On the code side, we face a biggest challenge since sphinx4 was designed. We need to move to the multipass system. Its not just about rescoring, its about plugging diarization framework from LIUM, its also about making sphinx4 suitable for both batch and live applications. Thats the serious issue.
The reason is that currently sphinx4 architecture is flow-oriented. Its built like a single pipe of components each passing audio to other. This is good for live applications, but not so good for batch ones. You get troubles when you need to split pipe or merge it later. In batch application one could have a huge benefit from looking on recording as a whole and returning to recording multiple times. For example, you could estimate noise level properly and just cleanup audio on the second pass. Such multipass decoding doesnt well fit into pipe paradigm. On the other side, changing it to purely batch will create issues for live applications.

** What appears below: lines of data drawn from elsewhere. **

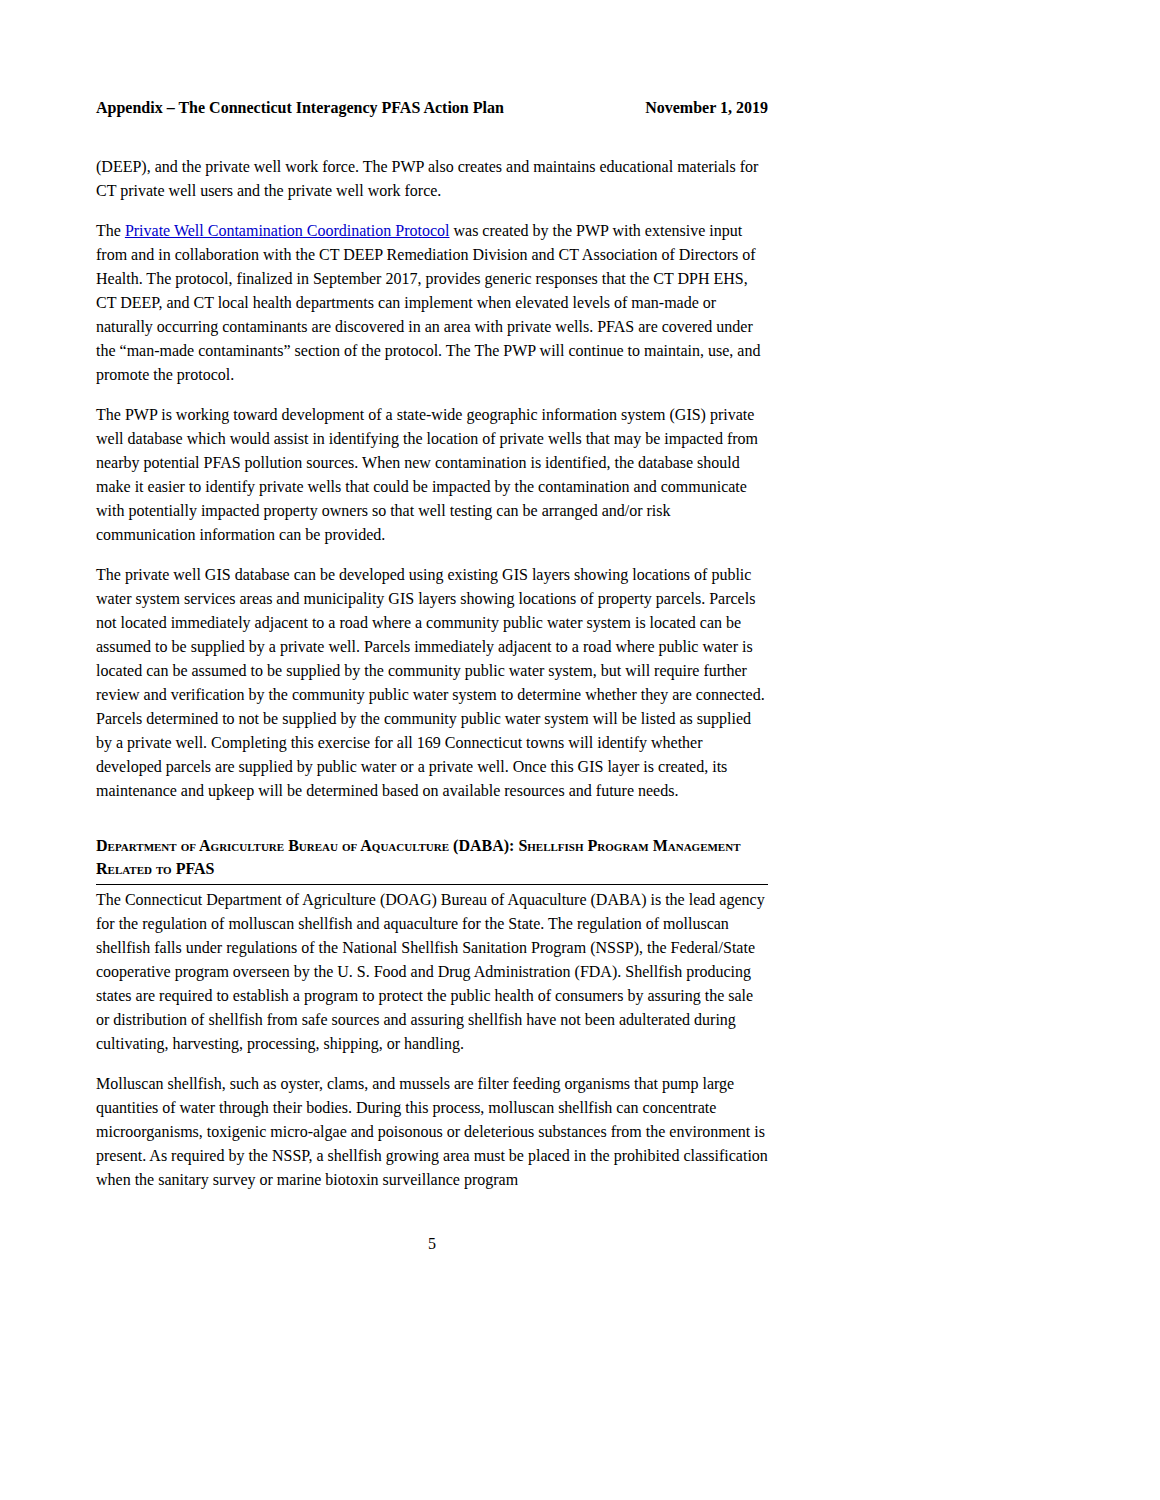Appendix – The Connecticut Interagency PFAS Action Plan November 1, 2019
(DEEP), and the private well work force. The PWP also creates and maintains educational materials for CT private well users and the private well work force.
The Private Well Contamination Coordination Protocol was created by the PWP with extensive input from and in collaboration with the CT DEEP Remediation Division and CT Association of Directors of Health. The protocol, finalized in September 2017, provides generic responses that the CT DPH EHS, CT DEEP, and CT local health departments can implement when elevated levels of man-made or naturally occurring contaminants are discovered in an area with private wells. PFAS are covered under the “man-made contaminants” section of the protocol. The The PWP will continue to maintain, use, and promote the protocol.
The PWP is working toward development of a state-wide geographic information system (GIS) private well database which would assist in identifying the location of private wells that may be impacted from nearby potential PFAS pollution sources. When new contamination is identified, the database should make it easier to identify private wells that could be impacted by the contamination and communicate with potentially impacted property owners so that well testing can be arranged and/or risk communication information can be provided.
The private well GIS database can be developed using existing GIS layers showing locations of public water system services areas and municipality GIS layers showing locations of property parcels. Parcels not located immediately adjacent to a road where a community public water system is located can be assumed to be supplied by a private well. Parcels immediately adjacent to a road where public water is located can be assumed to be supplied by the community public water system, but will require further review and verification by the community public water system to determine whether they are connected. Parcels determined to not be supplied by the community public water system will be listed as supplied by a private well. Completing this exercise for all 169 Connecticut towns will identify whether developed parcels are supplied by public water or a private well. Once this GIS layer is created, its maintenance and upkeep will be determined based on available resources and future needs.
Department of Agriculture Bureau of Aquaculture (DABA): Shellfish Program Management Related to PFAS
The Connecticut Department of Agriculture (DOAG) Bureau of Aquaculture (DABA) is the lead agency for the regulation of molluscan shellfish and aquaculture for the State. The regulation of molluscan shellfish falls under regulations of the National Shellfish Sanitation Program (NSSP), the Federal/State cooperative program overseen by the U. S. Food and Drug Administration (FDA). Shellfish producing states are required to establish a program to protect the public health of consumers by assuring the sale or distribution of shellfish from safe sources and assuring shellfish have not been adulterated during cultivating, harvesting, processing, shipping, or handling.
Molluscan shellfish, such as oyster, clams, and mussels are filter feeding organisms that pump large quantities of water through their bodies. During this process, molluscan shellfish can concentrate microorganisms, toxigenic micro-algae and poisonous or deleterious substances from the environment is present. As required by the NSSP, a shellfish growing area must be placed in the prohibited classification when the sanitary survey or marine biotoxin surveillance program
5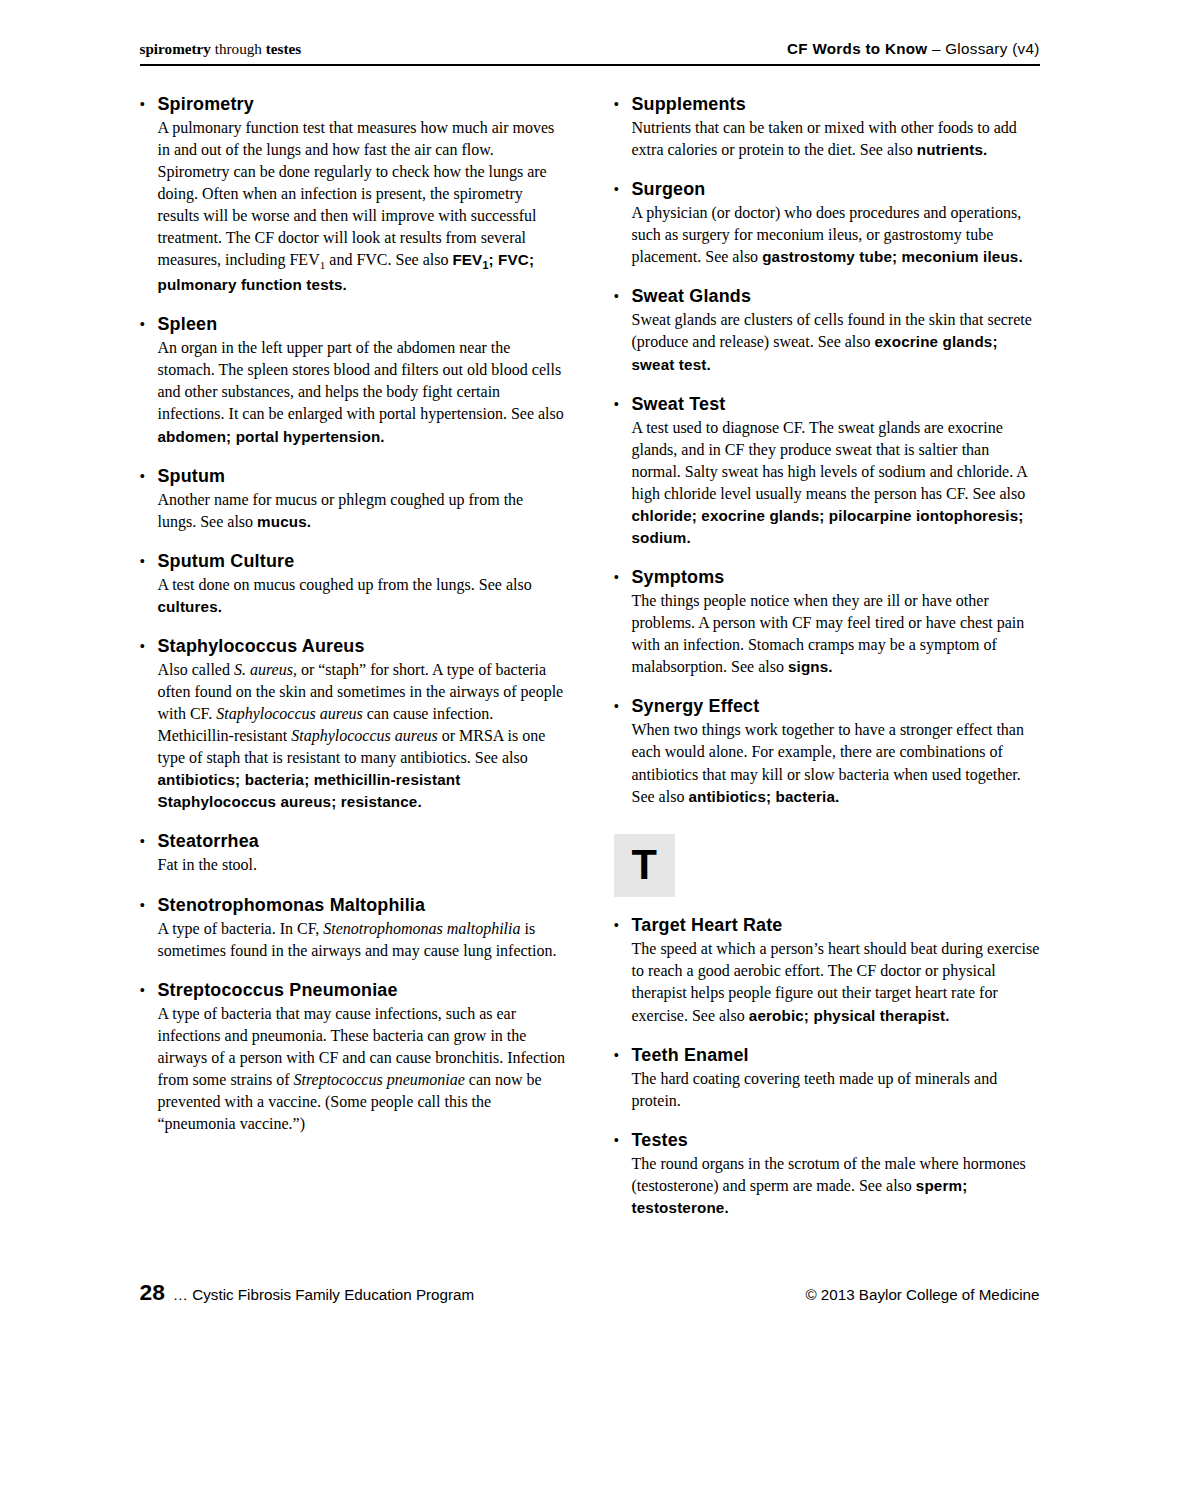spirometry through testes
CF Words to Know – Glossary (v4)
Spirometry A pulmonary function test that measures how much air moves in and out of the lungs and how fast the air can flow. Spirometry can be done regularly to check how the lungs are doing. Often when an infection is present, the spirometry results will be worse and then will improve with successful treatment. The CF doctor will look at results from several measures, including FEV1 and FVC. See also FEV1; FVC; pulmonary function tests.
Spleen An organ in the left upper part of the abdomen near the stomach. The spleen stores blood and filters out old blood cells and other substances, and helps the body fight certain infections. It can be enlarged with portal hypertension. See also abdomen; portal hypertension.
Sputum Another name for mucus or phlegm coughed up from the lungs. See also mucus.
Sputum Culture A test done on mucus coughed up from the lungs. See also cultures.
Staphylococcus Aureus Also called S. aureus, or “staph” for short. A type of bacteria often found on the skin and sometimes in the airways of people with CF. Staphylococcus aureus can cause infection. Methicillin-resistant Staphylococcus aureus or MRSA is one type of staph that is resistant to many antibiotics. See also antibiotics; bacteria; methicillin-resistant Staphylococcus aureus; resistance.
Steatorrhea Fat in the stool.
Stenotrophomonas Maltophilia A type of bacteria. In CF, Stenotrophomonas maltophilia is sometimes found in the airways and may cause lung infection.
Streptococcus Pneumoniae A type of bacteria that may cause infections, such as ear infections and pneumonia. These bacteria can grow in the airways of a person with CF and can cause bronchitis. Infection from some strains of Streptococcus pneumoniae can now be prevented with a vaccine. (Some people call this the “pneumonia vaccine.”)
Supplements Nutrients that can be taken or mixed with other foods to add extra calories or protein to the diet. See also nutrients.
Surgeon A physician (or doctor) who does procedures and operations, such as surgery for meconium ileus, or gastrostomy tube placement. See also gastrostomy tube; meconium ileus.
Sweat Glands Sweat glands are clusters of cells found in the skin that secrete (produce and release) sweat. See also exocrine glands; sweat test.
Sweat Test A test used to diagnose CF. The sweat glands are exocrine glands, and in CF they produce sweat that is saltier than normal. Salty sweat has high levels of sodium and chloride. A high chloride level usually means the person has CF. See also chloride; exocrine glands; pilocarpine iontophoresis; sodium.
Symptoms The things people notice when they are ill or have other problems. A person with CF may feel tired or have chest pain with an infection. Stomach cramps may be a symptom of malabsorption. See also signs.
Synergy Effect When two things work together to have a stronger effect than each would alone. For example, there are combinations of antibiotics that may kill or slow bacteria when used together. See also antibiotics; bacteria.
T
Target Heart Rate The speed at which a person’s heart should beat during exercise to reach a good aerobic effort. The CF doctor or physical therapist helps people figure out their target heart rate for exercise. See also aerobic; physical therapist.
Teeth Enamel The hard coating covering teeth made up of minerals and protein.
Testes The round organs in the scrotum of the male where hormones (testosterone) and sperm are made. See also sperm; testosterone.
28 … Cystic Fibrosis Family Education Program
© 2013 Baylor College of Medicine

So we are in trouble. We have to invent some combined scheme probably and create a hybrid of pipe and batch approaches. I was thinking about knowledge base scheme when information about stream is stored in some database as processing goes. Database cleanup policies could emulate both pipe (when database is immediately cleaned) and batch approaches (when database is kept even over sessions). Festival utterances remind me such data processing scheme between. Anyway, this idea is not finalized yet.
We also expect to see a lot of movement from CMUSphinx Workshop in Dallas and in Google Summer of code participation. I hope issues described above and some more interesting issuses will be resolved till next release in August. Lets discuss the rest then!